The question is: What happens next for Trump’s angry mob?
As a former student of history at the University of Wisconsin–Madison, I embarked on an extensive research project to explore the answer. My method?
I watched TikTok.
Just as a chef creates a reduction sauce, TikTok distills political sentiment to raw, self-produced monologues. Just push a button, vent to your smartphone, and post.
To dive into the Trump TikTok community is to leap headlong into the septic tank of America. And you know what I found? Lots of self-pitying white guys.
Here’s an apt example. A video reveals a portly white dude in his car. He’s about my age, and like me wouldn’t last 15 seconds in a bar fight, much less a revolution. His chins bounce as he delivers an expletive-laced rant. 27 asterisks allow us to gauge his anger. “Hey everybody. Mike again. You know, I’m getting so ******* p***** off with those ******* liberals. All they want to do is step on our rights. **** you. And **** your masks. Go straight to hell.” Mike ends by flashing three fingers meant to signify the supposed 3% of Americans willing to take up arms to return Trump to power.
Well, OK, then.
Trump’s diehards embrace common themes. They claim to be the last, true patriots. They also believe they are wonderful Christians, and that Trump is the hand of God at work.
Most importantly, they believe every single moronic conspiracy that comes down the pike just so long as it serves their self-designated martyrdom and seditious acts of violence.
The whole thing is exhausting.
Sometimes I banter with these guys online. I suggest they’re not patriots, but traitors willing to undermine free and open elections and a peaceful transition of power, not to mention storming the Capitol and killing a police officer.
I’ll also state, as someone who’s had 12 years of religious education, that Trump makes God gag. Then I tell them I’m forwarding their TikTok thread to the FBI. They hate that.
Most importantly I chide them for their ugliest inference; that the rights of white men reign supreme over the freedoms of all other Americans simply because we have had our liberties longest. At its dark heart, it’s a cheap squatter’s rights argument. These angry guys demand birthright status over everyone, even if their only marketable skill is just being white. It’s why a woman of color as vice president of the United States makes them spontaneously combust. It’s their worst nightmare.
As a white guy I have it made. Yet so many pale guys think just the opposite. These men lay claim to victimhood and the title cannot be wrested from them. It’s why they loved Donald Trump as president, because he was the Eternal King and Patron Saint of All Victimhood.
But now Don has made his ignominious exit. And his followers are left to wander the internet and taverns in pain.

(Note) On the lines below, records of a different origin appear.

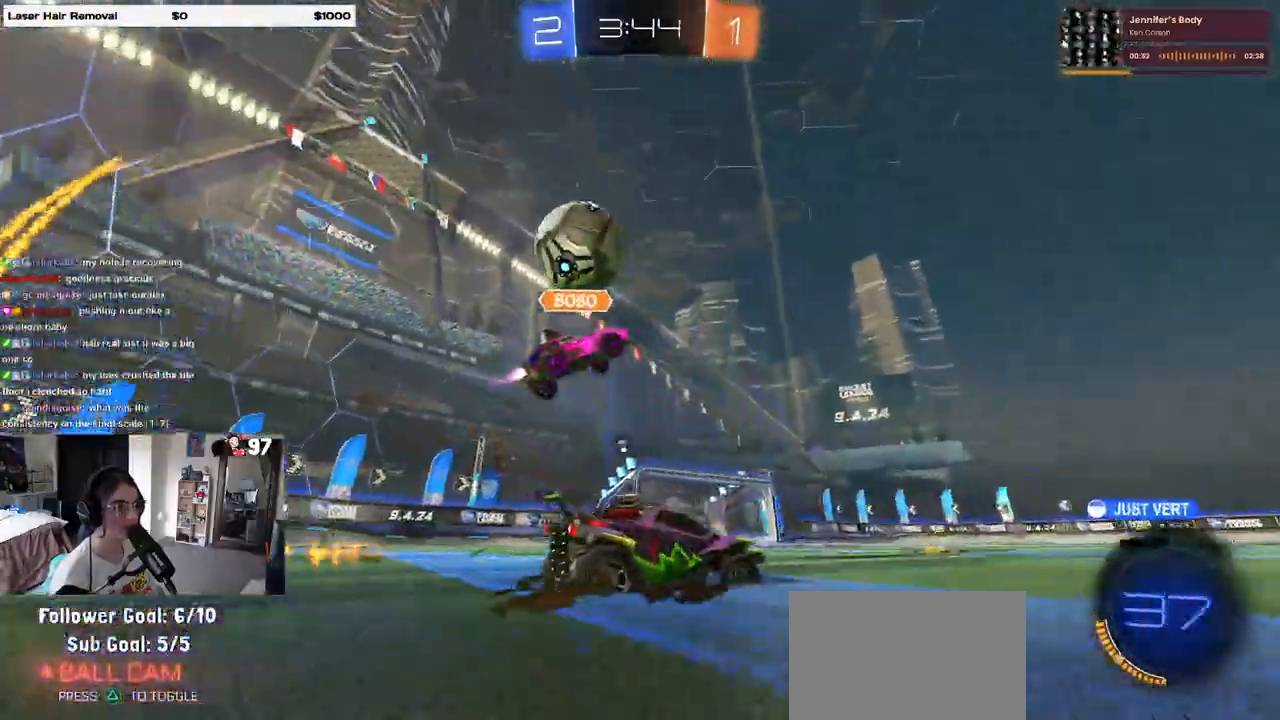
{"buttons": ["R2"], "left_stick": "up-right", "right_stick": "center"}
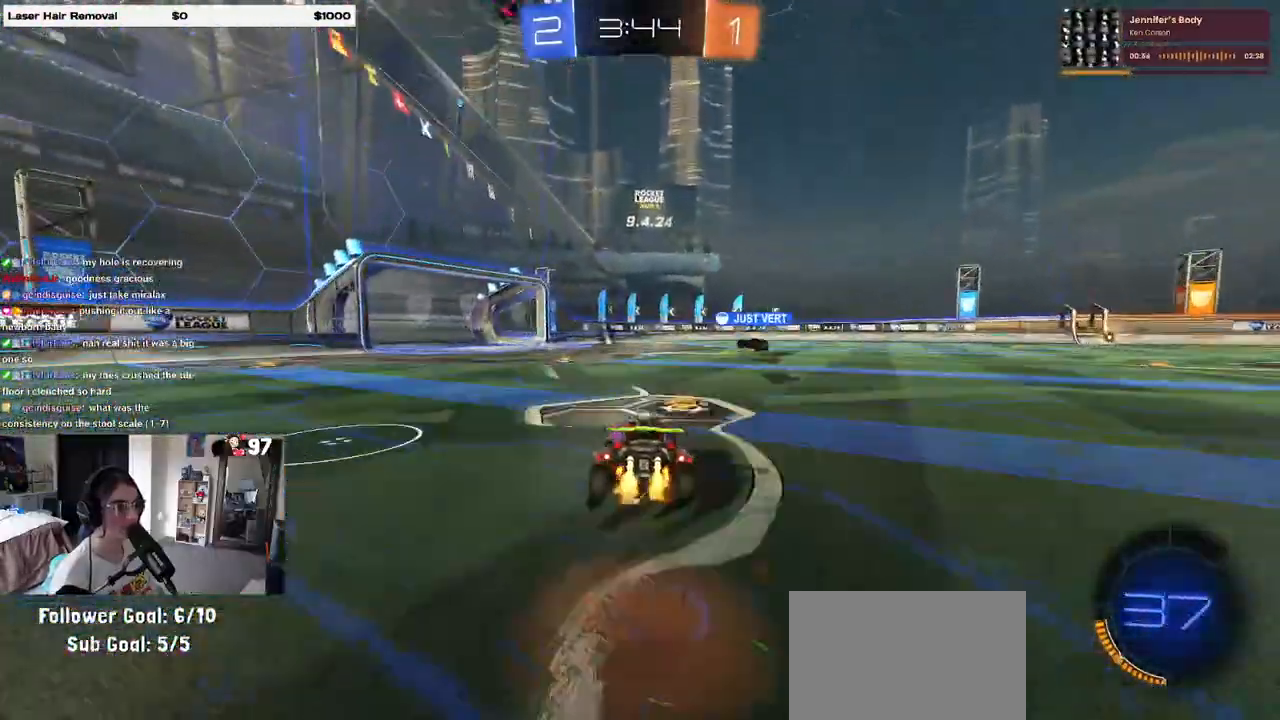
{"buttons": ["SQUARE", "R2"], "left_stick": "down-right", "right_stick": "center", "events": [[50, "CROSS", "down"], [117, "left_stick", "down-right"], [133, "SQUARE", "down"], [183, "CROSS", "up"], [267, "R1", "down"], [467, "R1", "up"]]}
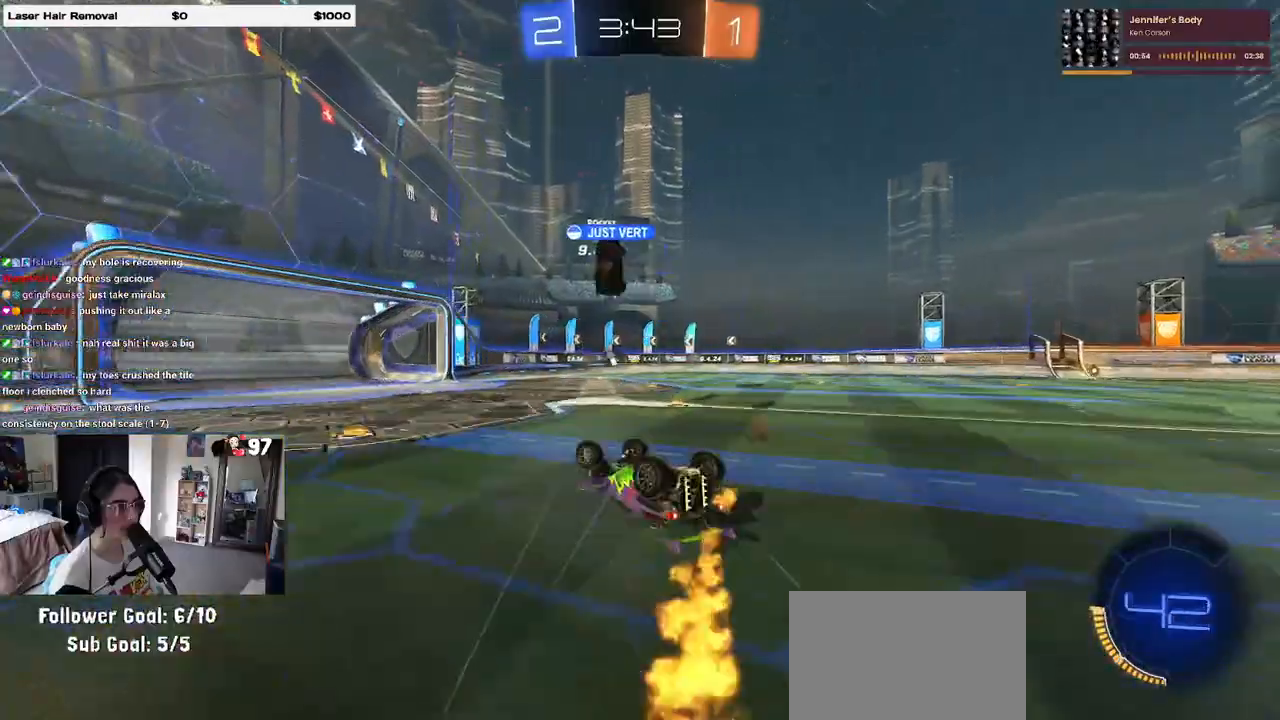
{"buttons": ["TRIANGLE", "R2"], "left_stick": "center", "right_stick": "center", "events": [[317, "SQUARE", "up"], [367, "left_stick", "center"], [450, "TRIANGLE", "down"]]}
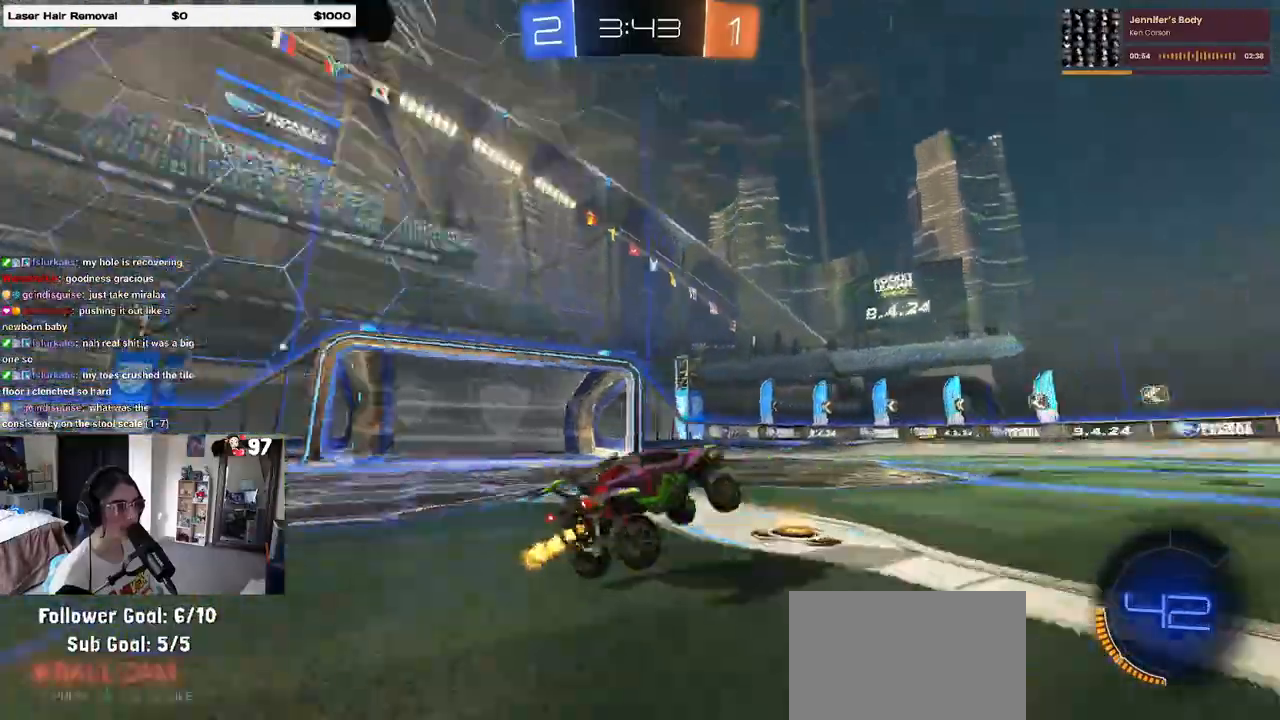
{"buttons": ["R2"], "left_stick": "center", "right_stick": "center", "events": [[50, "left_stick", "left"], [83, "TRIANGLE", "up"], [217, "left_stick", "center"]]}
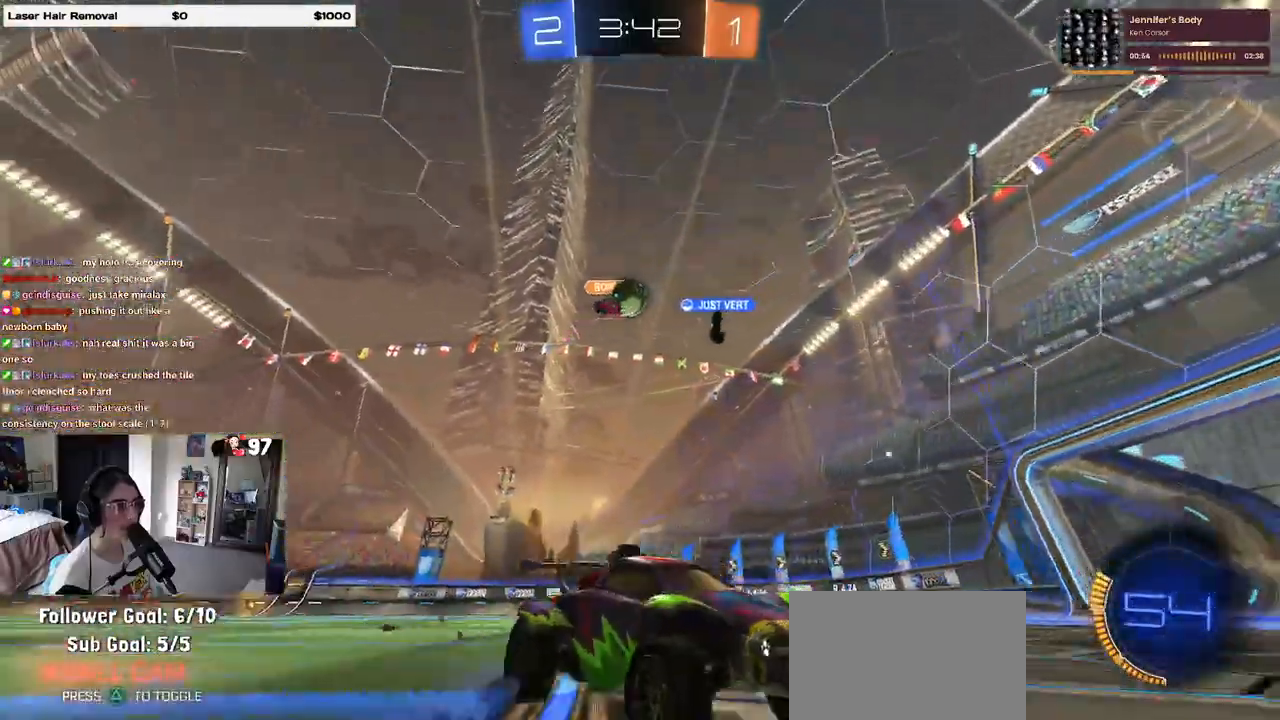
{"buttons": ["R2"], "left_stick": "left", "right_stick": "center", "events": [[50, "left_stick", "left"], [133, "left_stick", "center"], [367, "left_stick", "left"]]}
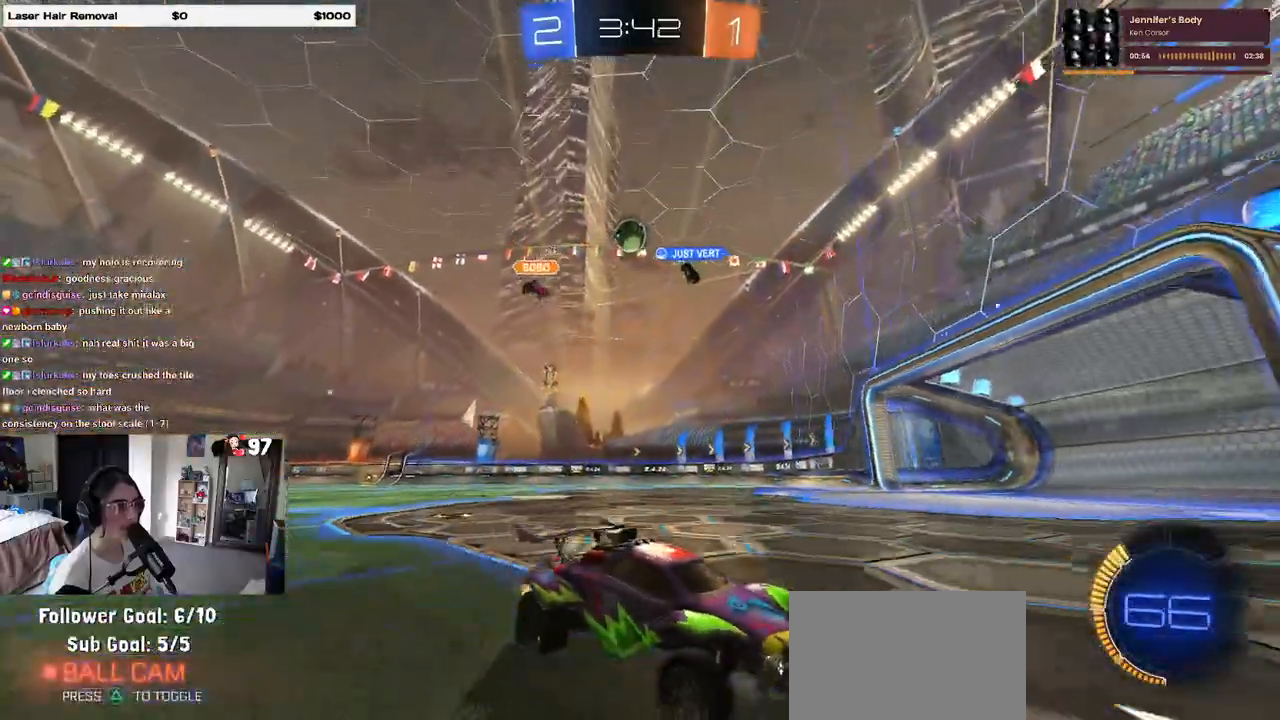
{"buttons": ["L2", "R2"], "left_stick": "left", "right_stick": "center", "events": [[17, "SQUARE", "down"], [100, "SQUARE", "up"], [267, "R2", "up"], [317, "L2", "down"], [483, "R2", "down"]]}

But I want to help my fellow white men. I want to give them advice. And here it is. Fellas, to paraphrase Tom Waits, get down off your cross, we need the nails.
If you don’t appreciate your whiteboy luck, you are not smart. If you whine about it, you are weak.
True patriots embrace the egalitarian nature of America. They stand up for those who have less. Because the good ole USA is nothing if not a remarkable pursuit of liberty and justice for all. Americans don’t deny rights, we give them. That is why we are the most interesting nation in world history.
To the remaining, complaining Trump white guys let me also say this: now would be a good time to knock it off.
You are embarrassing yourself.
Worse yet, you are embarrassing the rest of us.